* _TEXTO PARA ANÁLISE_
◇ ◇ ◇

A MINA É UMA "ARMA COBARDE",A MAIS COBARDE DE TODAS,CAPAZ DE MATAR E ESTROPIAR MUITOS EM SIMULTÂNEO, E QUANTAS VEZES CIVIS...
O DIA DE SAIR PARA A PELUDA FOI PARA TODA A GENTE,CREIO BEM,O SEGUNDO MELHOR DA COMISSÃO PORQUE O PRIMEIRO ERA O DA PARTIDA...
MAS...JUNTAR ELSÈVE BALSAN COM TUDO QUANTO ERA BEBIDA ALCOOLÓCIA NÃO LEMBRARIA AO DIABO,LUÍS... SÓ SE O OBJECTIVO FOSSE "LAVAR O ALCOOL"... DEPOIS DUMA PIELA MONUMENTAL,ATÉ IDEIAS "SUBSERSIVAS" COMO METER O CHICO PODIAM TER LUGAR...
ABRAÇO
Camarigo Luís Faria
Eis que finalmente tinhas terminado a tua ida aos infernos e regressado inteiro depois dessas mil e trinta e duas "danadas" que levantaste.
Foi obra, competência e também uma boa "fada madrinha" para ajudar a afastar os desejos diabólicos.
Então, no final de todas as tormentas ainda pensavas meter o chico?
Bem, competência não te faltava, é bem verdade, por toda a actividade que demonstraste nas mais variadas situações.

◇ ◇ ◇

* _EXCERTOS DA LISTAGEM_
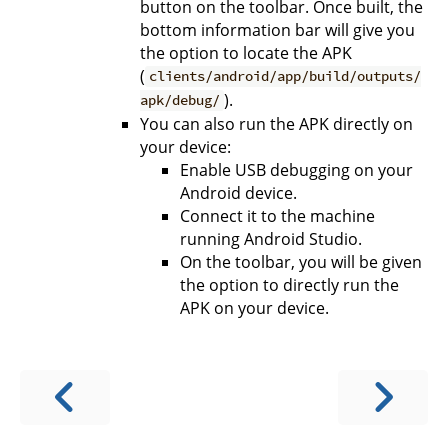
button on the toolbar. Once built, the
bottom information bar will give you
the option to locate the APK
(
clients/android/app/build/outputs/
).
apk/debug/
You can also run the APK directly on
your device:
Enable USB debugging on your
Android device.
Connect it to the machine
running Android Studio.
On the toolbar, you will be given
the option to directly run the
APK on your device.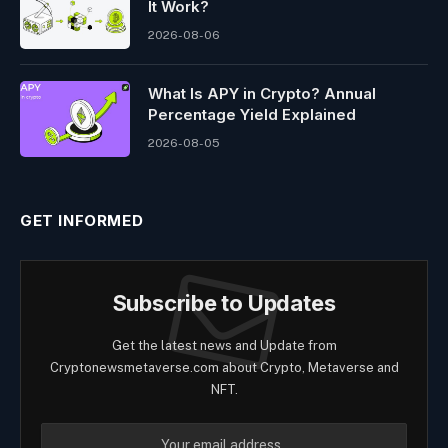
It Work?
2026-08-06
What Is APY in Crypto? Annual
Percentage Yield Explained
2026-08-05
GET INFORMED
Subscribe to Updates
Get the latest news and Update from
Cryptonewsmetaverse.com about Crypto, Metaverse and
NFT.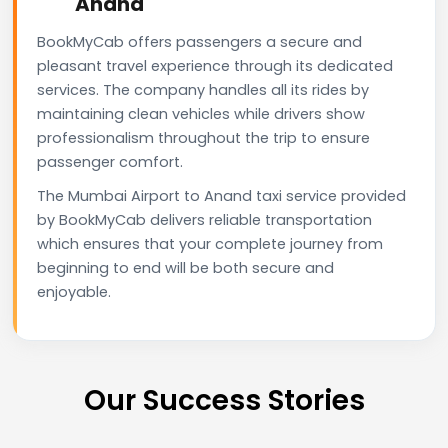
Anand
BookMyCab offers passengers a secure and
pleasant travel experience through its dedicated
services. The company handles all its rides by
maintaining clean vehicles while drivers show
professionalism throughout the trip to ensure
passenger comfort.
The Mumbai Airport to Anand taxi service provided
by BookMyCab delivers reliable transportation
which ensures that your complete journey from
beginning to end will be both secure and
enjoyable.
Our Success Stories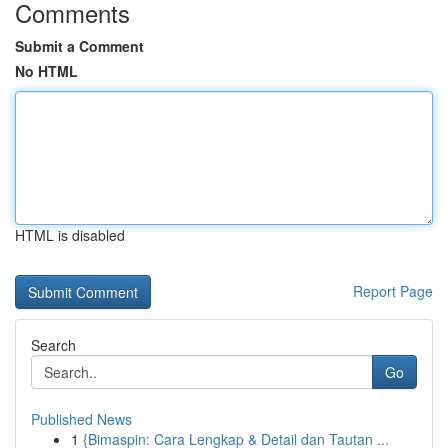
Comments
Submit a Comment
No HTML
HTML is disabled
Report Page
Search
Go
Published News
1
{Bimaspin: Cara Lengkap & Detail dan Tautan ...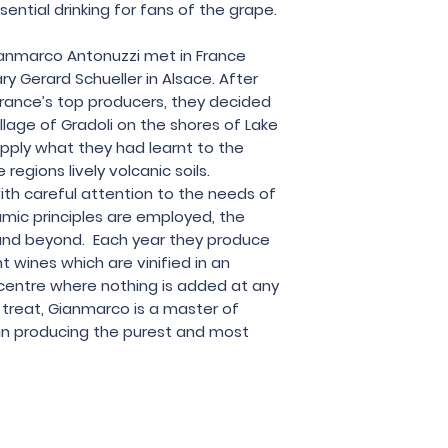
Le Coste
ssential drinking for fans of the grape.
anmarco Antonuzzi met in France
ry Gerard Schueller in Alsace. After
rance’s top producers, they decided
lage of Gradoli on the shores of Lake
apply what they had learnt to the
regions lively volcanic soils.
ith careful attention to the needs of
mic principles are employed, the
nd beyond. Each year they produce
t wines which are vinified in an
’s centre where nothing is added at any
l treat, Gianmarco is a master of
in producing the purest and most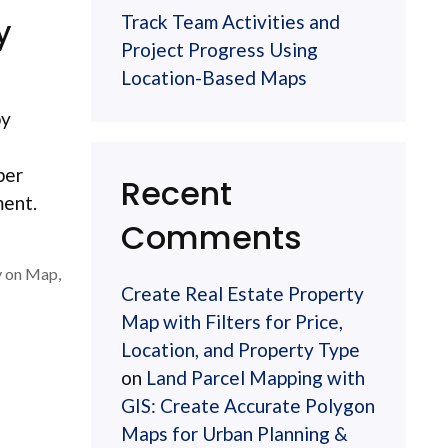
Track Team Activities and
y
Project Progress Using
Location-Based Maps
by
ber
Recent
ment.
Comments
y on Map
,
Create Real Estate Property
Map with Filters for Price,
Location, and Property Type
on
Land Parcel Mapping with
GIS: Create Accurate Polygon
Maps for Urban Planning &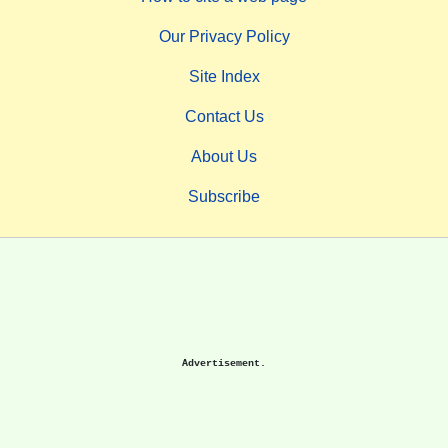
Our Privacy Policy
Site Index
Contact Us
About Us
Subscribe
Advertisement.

◇ ◇ ◇

* _DETALHES DO EXERCÍCIO_
Traduza para inglês esta frase do texto para análise: "Foi obra, competência e também uma boa "fada madrinha" para ajudar a afastar os desejos diabólicos." A listagem não entra neste trabalho.

* _RESPOSTA À TAREFA_
It was quite a feat, skill, and also a good "fairy godmother" to help ward off the devilish wishes.